■ Required action:
If a line in the data has the string "lines", please show it.

■ Recorded information:
= Beginning of Section =

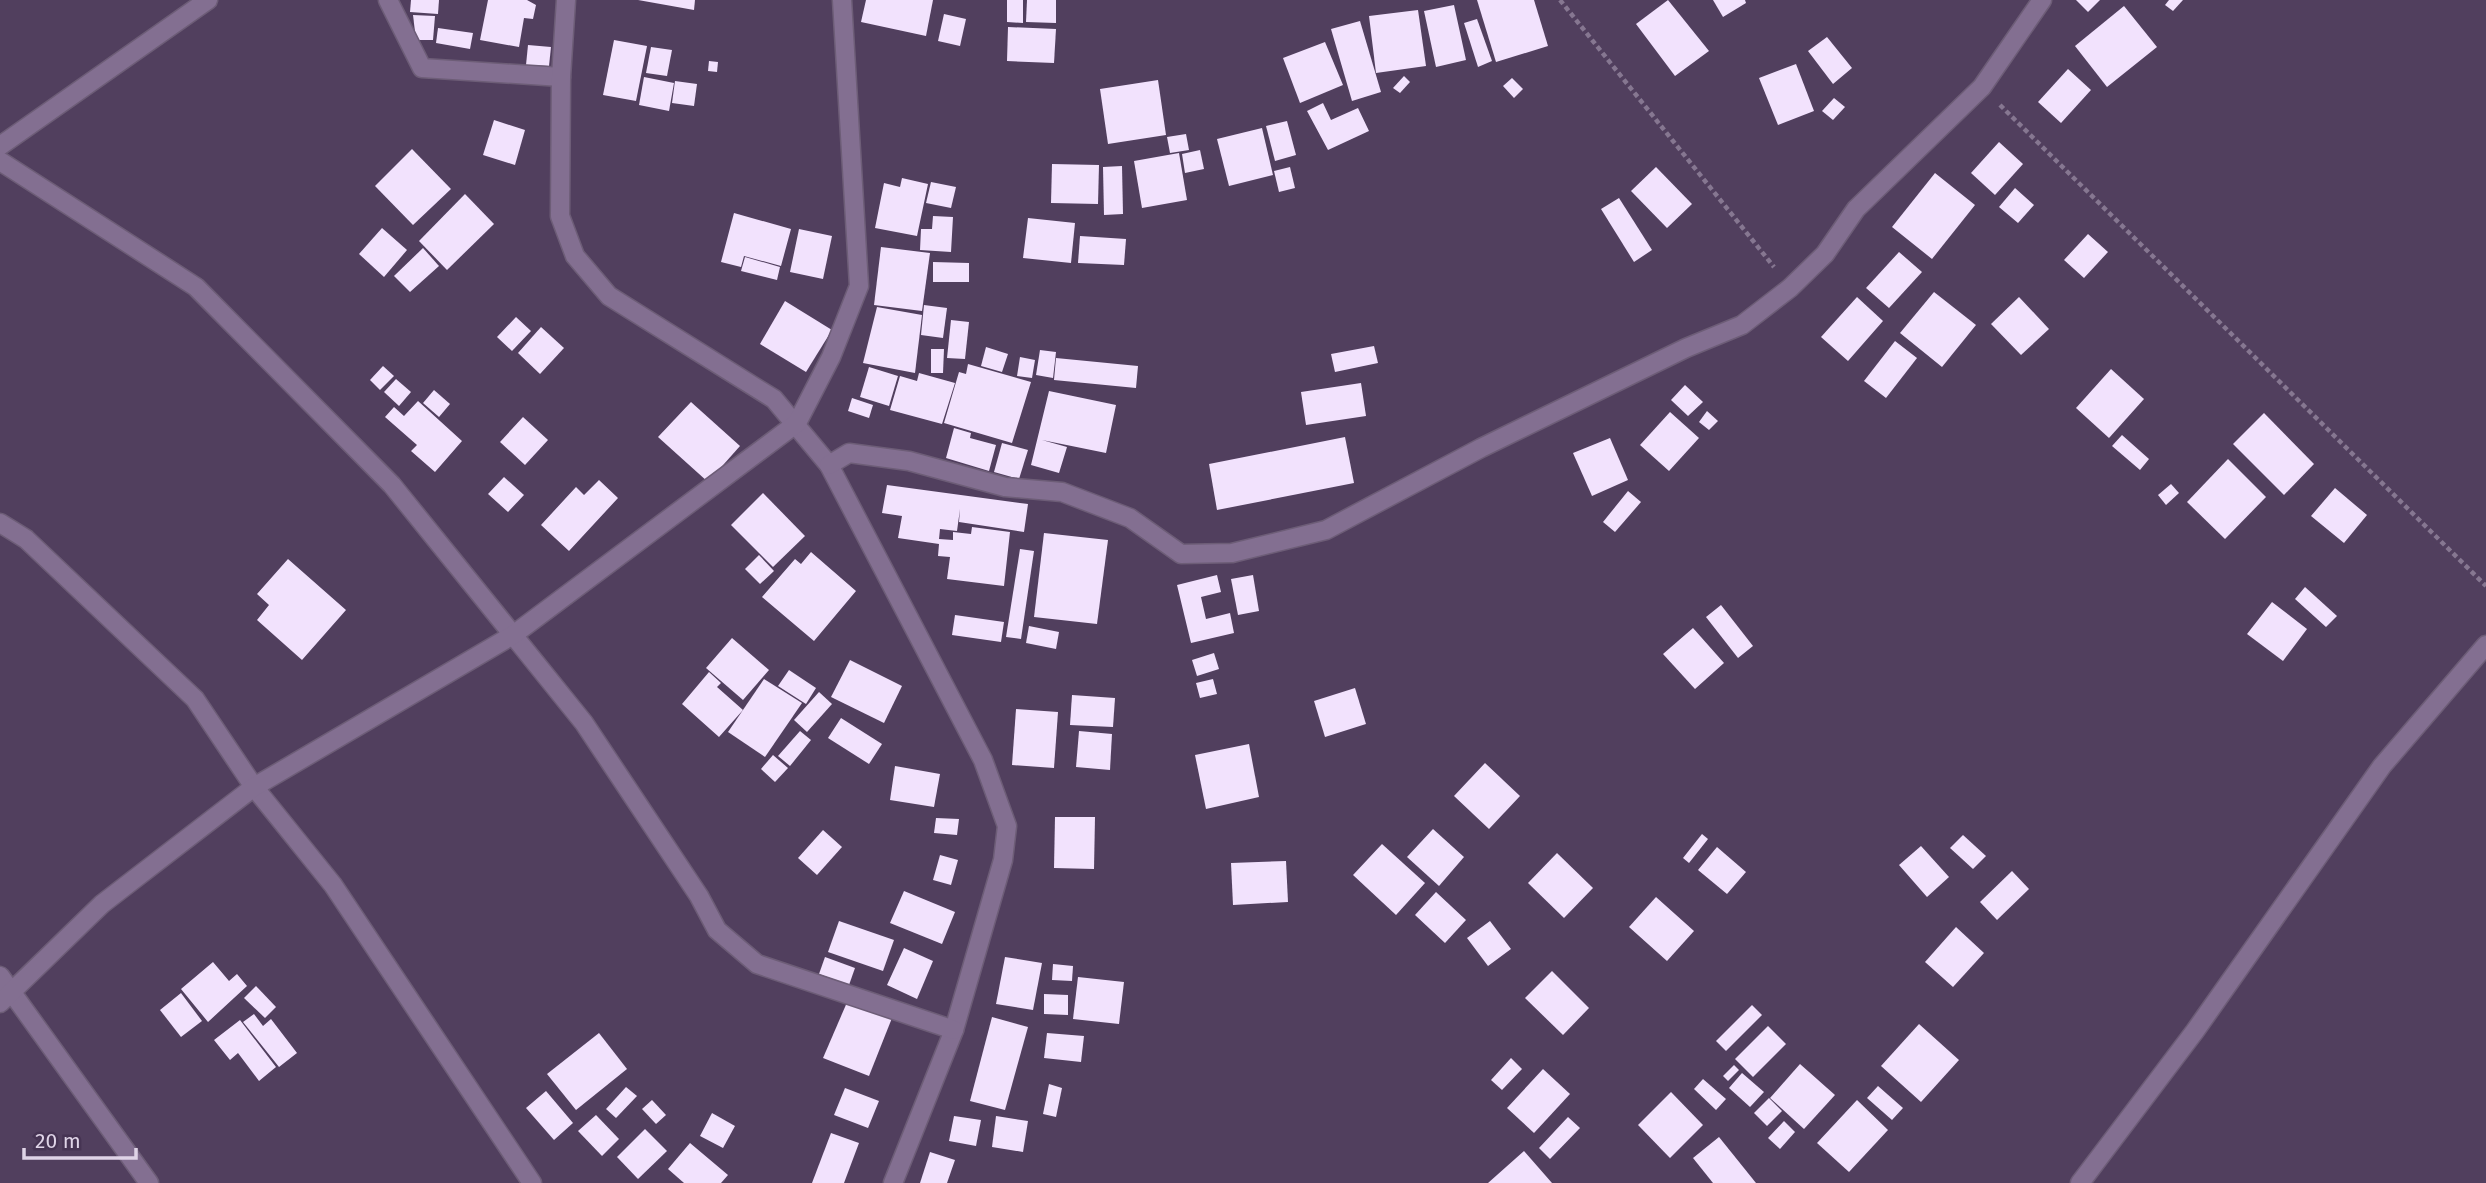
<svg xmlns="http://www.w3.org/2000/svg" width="2486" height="1183" font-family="'Fira Sans',sans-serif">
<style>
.building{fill:#f2e2fd}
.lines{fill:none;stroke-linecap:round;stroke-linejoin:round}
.minor-casing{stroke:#6d5d77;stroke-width:21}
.path{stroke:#867791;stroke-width:4.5;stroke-dasharray:5 3.5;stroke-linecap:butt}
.minor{stroke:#836f91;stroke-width:18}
</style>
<rect width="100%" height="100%" fill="#513f5e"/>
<g class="building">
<path d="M411,0h28l-1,14 -28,-2z"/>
<path d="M488,0h39l9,5 -3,14 -9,-1 -5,29 -39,-7z"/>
<path d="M638,0h57l-1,10z"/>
<path d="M866,0h67l-7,36 -65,-14z"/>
<path d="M1007,0h16v23l-16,-1z"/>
<path d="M1027,0h29v23l-30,-1z"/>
<path d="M1477,0h57l14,46 -52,16z"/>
<path d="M1668,0l41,51 -34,25 -39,-52z"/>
<path d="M1713,0h32l1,3 -23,14z"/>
<path d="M2076,0h24l-12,12z"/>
<path d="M2169,0h14l-10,11 -8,-6z"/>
<path d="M1454,5l12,55 -30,7 -12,-56z"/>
<path d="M2124,6l33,41 -50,40 -32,-41z"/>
<path d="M1418,10l8,56 -50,7 -7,-57z"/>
<path d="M944,14l22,5 -6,27 -22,-5z"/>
<path d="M413,15l22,1 -2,24h-17z"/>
<path d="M1477,19l15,42 -14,6 -14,-44z"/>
<path d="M1360,21l21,71 -29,9 -21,-72z"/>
<path d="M1008,27l48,2 -2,34 -47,-2z"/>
<path d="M438,28l35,5 -3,16 -34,-6z"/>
<path d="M1827,37l25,31 -19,16 -25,-33z"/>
<path d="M614,40l33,6 -11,55 -33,-6z"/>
<path d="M1325,42l18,43 -43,18 -17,-45z"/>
<path d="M528,45l23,2 -2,19 -23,-1z"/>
<path d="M651,47l21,3 -5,26 -21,-3z"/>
<path d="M709,61l9,1 -1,10 -9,-1z"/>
<path d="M1796,64l18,47 -36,14 -19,-47z"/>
<path d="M2068,69l23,21 -30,33 -23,-21z"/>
<path d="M1404,76l6,6 -10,11 -7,-5z"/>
<path d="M644,77l30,6 -5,28 -30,-6z"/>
<path d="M1512,78l11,11 -9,9 -11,-12z"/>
<path d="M1158,80l8,55 -58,9 -8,-55z"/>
<path d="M675,81l22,3 -3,22 -22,-3z"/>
<path d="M1834,98l11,9 -12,13 -11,-9z"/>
<path d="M1323,103l8,17 27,-12 11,23 -41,19 -21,-39z"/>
<path d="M494,120l31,10 -10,35 -32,-10z"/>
<path d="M1287,121l9,34 -21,6 -9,-35z"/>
<path d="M1262,128l11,47 -44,11 -12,-47z"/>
<path d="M1186,134l3,16 -19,3 -3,-16z"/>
<path d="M1999,142l24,22 -28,31 -24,-22z"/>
<path d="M412,149l39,40 -38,36 -38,-39z"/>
<path d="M1200,150l4,19 -19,4 -3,-19z"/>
<path d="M1179,153l8,47 -45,8 -8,-47z"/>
<path d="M1052,164l47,1 -1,39 -47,-1z"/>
<path d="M1122,166l1,48 -19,1 -1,-48z"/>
<path d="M1290,167l5,21 -16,4 -5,-21z"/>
<path d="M1656,167l36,37 -25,24 -36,-37z"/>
<path d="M1935,173l40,32 -43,54 -40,-32z"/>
<path d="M902,178l26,6 -11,52 -42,-8 9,-45 16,4z"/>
<path d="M931,182l25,5 -5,21 -25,-5z"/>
<path d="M2015,188l19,17 -16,18 -19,-16z"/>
<path d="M465,194l29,30 -47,46 -28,-29z"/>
<path d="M1619,198l33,52 -18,12 -33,-53z"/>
<path d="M734,213l57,16 -10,37 -37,-10 -3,11 -20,-5z"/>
<path d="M933,216l20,1 -2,35 -31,-2 1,-21h11z"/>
<path d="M1028,218l47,5 -4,40 -48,-5z"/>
<path d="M382,228l25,22 -23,27 -25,-23z"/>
<path d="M799,229l33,7 -9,43 -33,-7z"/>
<path d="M2088,234l20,18 -24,26 -20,-18z"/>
<path d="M1080,236l46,3 -2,26 -46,-2z"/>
<path d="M881,247l49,6 -8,58 -48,-6z"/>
<path d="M423,248l16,18 -29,26 -16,-16z"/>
<path d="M1899,252l23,20 -33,36 -23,-20z"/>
<path d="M745,257l35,10 -3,13 -36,-9z"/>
<path d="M933,262l36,1v19h-36z"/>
<path d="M1934,292l42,33 -34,42 -42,-34z"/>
<path d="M1857,297l26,24 -35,40 -27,-24z"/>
<path d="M2019,297l30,32 -28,26 -30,-31z"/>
<path d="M785,301l47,29 -26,42 -46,-28z"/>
<path d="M924,305l23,3 -4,30 -22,-3z"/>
<path d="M877,307l45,8 -7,58 -52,-10z"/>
<path d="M516,317l15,14 -19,20 -15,-14z"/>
<path d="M951,320l18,2 -4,37 -18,-1z"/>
<path d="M541,327l23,21 -24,26 -22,-21z"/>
<path d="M1895,341l22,17 -31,40 -22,-17z"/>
<path d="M1374,346l4,17 -43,9 -4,-18z"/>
<path d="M986,347l22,7 -6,18 -21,-6z"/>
<path d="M931,349h13l-1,24h-12z"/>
<path d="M1040,350l16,2 -3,26 -17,-3z"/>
<path d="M1020,357l15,3 -3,18 -15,-2z"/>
<path d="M1056,358l82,8 -2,22 -82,-8z"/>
<path d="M968,364l63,18 -19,61 -68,-20 15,-51 7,2z"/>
<path d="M383,366l11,10 -14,14 -10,-10z"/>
<path d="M869,367l29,9 -9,30 -29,-9z"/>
<path d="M2111,369l33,30 -35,39 -33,-30z"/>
<path d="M919,373l36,10 -13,41 -52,-14 10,-34 17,5z"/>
<path d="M396,379l15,13 -12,14 -15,-14z"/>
<path d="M1361,383l5,33 -60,9 -5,-33z"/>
<path d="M1685,385l18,17 -15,14 -17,-16z"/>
<path d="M434,390l16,14 -11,13 -16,-14z"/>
<path d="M1049,391l67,14 -10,48 -64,-13 25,7 -8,26 -28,-8z"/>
<path d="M852,398l21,7 -4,13 -21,-7z"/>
<path d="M418,401l44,40 -27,31 -24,-21 6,-6 -32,-28 9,-10 10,9z"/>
<path d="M691,402l49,44 -32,36 -50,-45z"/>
<path d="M1707,411l11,10 -9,9 -10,-8z"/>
<path d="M1670,412l29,26 -30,33 -29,-26z"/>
<path d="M2264,413l50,51 -30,31 -51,-51z"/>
<path d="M523,417l25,23 -23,25 -25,-23z"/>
<path d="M954,428l17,5 -1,5 26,7 -7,26 -43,-13z"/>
<path d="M2122,435l27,24 -9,11 -28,-24z"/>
<path d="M1345,437l9,46 -137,27 -8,-46z"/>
<path d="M1610,438l18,42 -36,16 -19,-43z"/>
<path d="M1002,443l26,7 -9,29 -25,-7z"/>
<path d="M2228,459l38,38 -41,42 -38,-37z"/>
<path d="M504,477l20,18 -16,17 -20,-18z"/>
<path d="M599,480l19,18 -49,53 -28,-26 35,-38 8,8z"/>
<path d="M2171,484l8,9 -13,12 -8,-10z"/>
<path d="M887,485l141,19 -4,28 -65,-10 1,-13 -3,22 -17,-2 -1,10 14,1v-8l18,2 1,-7 38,5 -6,54 -57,-7 3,-22 -12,-1 1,-12 -41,-6 4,-22 -20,-3z"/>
<path d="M2335,488l32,27 -23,28 -33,-27z"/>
<path d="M1628,491l13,11 -26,30 -12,-10z"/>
<path d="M763,493l42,43 -32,31 -42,-42z"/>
<path d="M1044,533l64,7 -11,84 -63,-7z"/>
<path d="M1020,549l14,2 -13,88 -15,-2z"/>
<path d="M811,552l45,39 -42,50 -52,-44 33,-38 6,5z"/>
<path d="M759,555l15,16 -14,13 -15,-15z"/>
<path d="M288,559l58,51 -44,50 -45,-40 12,-15 -12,-11z"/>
<path d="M1217,575l4,17 -20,5 5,22 24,-6 4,20 -43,10 -14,-58z"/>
<path d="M1253,575l6,36 -21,4 -7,-36z"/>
<path d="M2305,587l32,29 -11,11 -31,-28z"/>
<path d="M2272,602l35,27 -24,32 -36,-27z"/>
<path d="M1721,605l32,41 -15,12 -32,-41z"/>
<path d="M955,615l49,7 -3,20 -49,-7z"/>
<path d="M1029,626l30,6 -3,17 -30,-6z"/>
<path d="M1693,628l31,35 -29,26 -32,-35z"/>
<path d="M732,638l37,32 -26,30 -37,-32z"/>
<path d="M1214,653l5,16 -22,7 -5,-16z"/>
<path d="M850,660l52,26 -18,37 -53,-26z"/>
<path d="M789,670l27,18 -10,16 -28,-18z"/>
<path d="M709,672l12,11 -4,4 26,23 -24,27 -37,-33z"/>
<path d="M764,679l38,24 -37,54 -37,-25z"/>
<path d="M1213,679l4,15 -17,4 -4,-15z"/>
<path d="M1355,688l11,36 -41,13 -11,-36z"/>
<path d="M819,692l13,12 -25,28 -13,-12z"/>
<path d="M1072,695l43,3 -2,29 -43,-2z"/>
<path d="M1016,709l42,3 -4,56 -42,-3z"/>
<path d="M841,718l41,26 -13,20 -41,-26z"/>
<path d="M800,731l11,9 -21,26 -12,-10z"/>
<path d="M1079,731l33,3 -2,36 -34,-3z"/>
<path d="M1249,744l10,53 -53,12 -11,-54z"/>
<path d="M773,755l15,13 -13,14 -14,-13z"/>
<path d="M1485,763l35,33 -31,33 -35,-33z"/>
<path d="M895,766l45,8 -6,33 -44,-7z"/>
<path d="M1055,817h40l-1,52 -40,-1z"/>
<path d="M936,818l23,1 -2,16 -23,-2z"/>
<path d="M1433,829l31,28 -25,29 -32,-29z"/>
<path d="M823,830l19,17 -25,28 -19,-17z"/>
<path d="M1702,834l6,5 -19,24 -6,-5z"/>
<path d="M1963,835l23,21 -13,13 -23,-21z"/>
<path d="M1382,844l43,39 -29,32 -43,-40z"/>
<path d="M1921,846l28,31 -22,20 -28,-32z"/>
<path d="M1717,847l29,25 -19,22 -29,-24z"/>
<path d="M1557,853l36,35 -29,30 -36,-35z"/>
<path d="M940,855l18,5 -7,25 -18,-5z"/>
<path d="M1286,861l2,41 -55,3 -2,-42z"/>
<path d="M2012,871l17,18 -32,31 -17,-18z"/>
<path d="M904,891l51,21 -13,32 -52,-21z"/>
<path d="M1436,892l30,28 -21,23 -30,-28z"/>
<path d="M1656,897l38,34 -27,30 -38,-34z"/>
<path d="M839,921l55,19 -11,31 -55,-19z"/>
<path d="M1490,921l21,28 -23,17 -21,-28z"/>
<path d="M1956,927l28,26 -31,34 -28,-25z"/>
<path d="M904,948l29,13 -16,38 -30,-14z"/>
<path d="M825,957l30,11 -6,17 -30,-11z"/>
<path d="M1005,957l37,6 -9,47 -37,-6z"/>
<path d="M213,962l16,19 8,-7 10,12 -39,36 -27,-33z"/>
<path d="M1053,964l20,2 -1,15 -20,-1z"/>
<path d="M1552,971l37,37 -26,27 -38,-37z"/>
<path d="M1078,977l46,5 -5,42 -46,-5z"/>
<path d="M256,986l20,21 -11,11 -21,-20z"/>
<path d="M181,993l21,28 -21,16 -21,-27z"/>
<path d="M1044,994l24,1v20l-24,-1z"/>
<path d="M848,1000l44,18 -23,58 -46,-18z"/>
<path d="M1752,1005l10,10 -36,36 -10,-10z"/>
<path d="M254,1014l9,12 8,-7 26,34 -18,14 -36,-45z"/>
<path d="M992,1017l36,10 -23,83 -35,-9z"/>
<path d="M240,1020l36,47 -17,14 -21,-28 -8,7 -16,-20z"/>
<path d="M1919,1024l40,36 -38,42 -40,-36z"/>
<path d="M1768,1026l18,18 -33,33 -18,-18z"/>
<path d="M599,1033l28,36 -51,41 -29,-36z"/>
<path d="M1047,1033l37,3 -3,26 -37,-4z"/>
<path d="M1511,1058l11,11 -20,21 -11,-10z"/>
<path d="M1800,1064l35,31 -31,34 -34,-31z"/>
<path d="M1734,1065l5,5 -11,11 -5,-5z"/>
<path d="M1543,1069l27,25 -36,39 -27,-25z"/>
<path d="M1742,1073l22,19 -14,15 -21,-19z"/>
<path d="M1703,1079l23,20 -10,11 -22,-21z"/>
<path d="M1049,1084l13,4 -6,29 -13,-3z"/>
<path d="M1878,1086l25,22 -11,12 -25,-22z"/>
<path d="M626,1087l11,9 -21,22 -10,-9z"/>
<path d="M845,1088l34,13 -11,27 -34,-13z"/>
<path d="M546,1091l27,32 -19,17 -28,-32z"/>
<path d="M1671,1092l32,33 -33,33 -32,-33z"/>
<path d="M1769,1098l13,13 -15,15 -13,-13z"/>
<path d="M652,1100l14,15 -10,9 -14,-15z"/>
<path d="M1857,1100l31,30 -39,42 -32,-29z"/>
<path d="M712,1113l23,13 -12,22 -23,-12z"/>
<path d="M596,1115l23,24 -17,17 -24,-25z"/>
<path d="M954,1116l27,4 -5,26 -27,-5z"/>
<path d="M996,1116l32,5 -5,31 -31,-5z"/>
<path d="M1568,1117l12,11 -30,31 -11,-11z"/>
<path d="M1784,1121l11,11 -15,17 -12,-11z"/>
<path d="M645,1129l22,22 -29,28 -21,-22z"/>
<path d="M831,1133l28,10 -15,40h-32z"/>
<path d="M1719,1137l37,46h-43l-20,-25z"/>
<path d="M690,1143l38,32 -7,8h-37l-16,-14z"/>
<path d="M1524,1151l28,32h-64z"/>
<path d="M930,1152l25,8 -8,23h-27z"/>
</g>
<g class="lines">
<g class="minor-casing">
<g id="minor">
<path d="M388,0l34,68 139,9"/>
<path d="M566,0l-5,77 -1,139 15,40 34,40 165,103 55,66 154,295 24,66 -4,34 -49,170 -61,153"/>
<path d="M0,146l208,-146"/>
<path d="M0,161l196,126 196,198 192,238 115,173 18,34 40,34 197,66"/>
<path d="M829,465l20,-12 60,8 96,26 57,5 68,26 51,36 51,-1 94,-23 155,-82 205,-100 56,-23 48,-37 35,-34 31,-45 126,-122 60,-87"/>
<path d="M0,523l26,16 169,160 59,88 79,98 199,298"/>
<path d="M0,976l149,207"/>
<path d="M0,1003l102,-99 152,-117 259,-152 284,-212 34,-66 28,-71 -17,-286"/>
<path d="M2080,1183l115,-152 187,-265 104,-121"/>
</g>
</g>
<g class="path">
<path d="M1560,0l214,267"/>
<path d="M2000,105l486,481"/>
</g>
<use href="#minor" class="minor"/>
</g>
<path d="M24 1148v10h112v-10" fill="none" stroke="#dfd4e7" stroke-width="3.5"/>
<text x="35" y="1148" font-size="21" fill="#dfd4e7" stroke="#463453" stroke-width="5" paint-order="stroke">20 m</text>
</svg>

= End of Section =

■ Answer for this exercise:
.lines{fill:none;stroke-linecap:round;stroke-linejoin:round}
<g class="lines">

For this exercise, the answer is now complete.